Excerpts from Jim Conrad's
Naturalist Newsletter
from the January 17, 2010 Newsletter issued from Hacienda Chichen Resort beside Chichén Itzá Ruins, central Yucatán, MÉXICO; limestone bedrock, elevation ~39m (~128ft), ~N20.676°, ~W88.569°
MAAX, THE FRIENDLY HOT PEPPER
Growing wild at woods edges, along trails and just here and there you find woody, densely and finely branched bushes from waist to head high absolutely covered with pea-sized hot peppers, as shown above. Those peppers, though very small as peppers go, are already as large as they'll get. When they're fully mature they'll turn bright red, though usually you don't see many red ones nowadays because birds eat them. Despite their green color, the ones in the picture are as "hot" as anyone would wish.
I put "hot" in quotation marks to reference the fact that our English language, derived from a people to whom haute cuisine was just something eaten in France, is so impoverished of culinary terms that it offers just one word, "hot," for both heat and the biting sensation that this kind of pepper bestows. Not only that, but we just have one word, "pepper," for both the kind of fruit in the picture, and the black stuff that shakes from our "pepper shakers." Spanish calls heat-hot "caliente," and pepper-hot "picante."

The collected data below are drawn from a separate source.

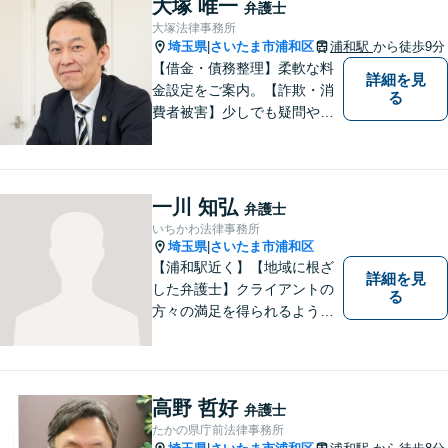
大塚 唯一
弁護士
いさせてください。【平日21
大塚法律事務所
時まで対応可】
埼玉県
さいたま市浦和区
浦和駅
から徒歩9分
|
【借金・債務整理】柔軟な料
詳細を見
金設定をご案内。【詐欺・消
る
費者被害】少しでも疑問や不
安を感じた場合はすぐにご相
談を。【不動産・住まい】幅
広い問題に対応しています。
【刑事事件】スピーディーな
一川 知弘
弁護士
接見を重視！少年事件は子ど
いちかわ法律事務所
もたちの将来を見据えてサポ
埼玉県
さいたま市浦和区
|
ート。
【浦和駅近く】【地域に根ざ
詳細を見
した弁護士】クライアントの
る
方々の満足を得られるよう最
善を尽くします。交通事故／
離婚問題／刑事事件／労働問
題／企業法務など、幅広く対
応可能。【明確な料金体系】
高野 哲好
弁護士
法律トラブルでお悩みの方
たかの県庁前法律事務所
は、どうぞお気軽にご相談く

Anyway, of the very many hot pepper cultivars, most are derived from the herbaceous annual Capsicum annuum, while most of the rest arise from the woody perennial CAPSICUM FRUTESCENS. The one in the picture is the wild form of the latter. From our Capsicum frutescens some important cultivars have been developed, among them various cherry peppers, cone peppers, red cluster peppers, the long peppers which includes Cayenne, and the bell or sweet peppers.
Above you see Maax's flower. The blue items are the five stamens' anther, each anther composed of two compartments. Wildflower lovers may ask how this flower of the genus Capsicum is different from a nightshade flower, in the genus Solanum. In Solanum the anthers grow together into a cylinder surrounded the slender, stigma-topped style in the center. Capsicum's anthers aren't "fused."
Here on any forest walk you can pluck a single little pepper from this plant, which may bear a hundred or more, and that one pepper will supply all the masticatory diversion your mouth can deal with. For several minutes your stomach will glow with that sweet warmth any good hot pepper imparts. The Maya call our woody-stemmed pepper Maax (pronounced "maash," rhyming with "posh," with the "a" sound a little drawn-out).
If Maya men are working in the woods when lunchtime comes they may bring out a bowl, drop in some masa (very finely ground cornmeal moistened and formed into paste) or Maseca (commercially sold bags of very finely ground cornmeal from which low-grade corn tortillas can be made), add some water and stir until an emulsion is formed, then toss in a few crushed Maax peppers, and finally they'll pass the bowl around. That sates the hunger like nothing else, and what a pleasure to work in the woods with Maax riding in your stomach like a pool of glowing-warm gravy.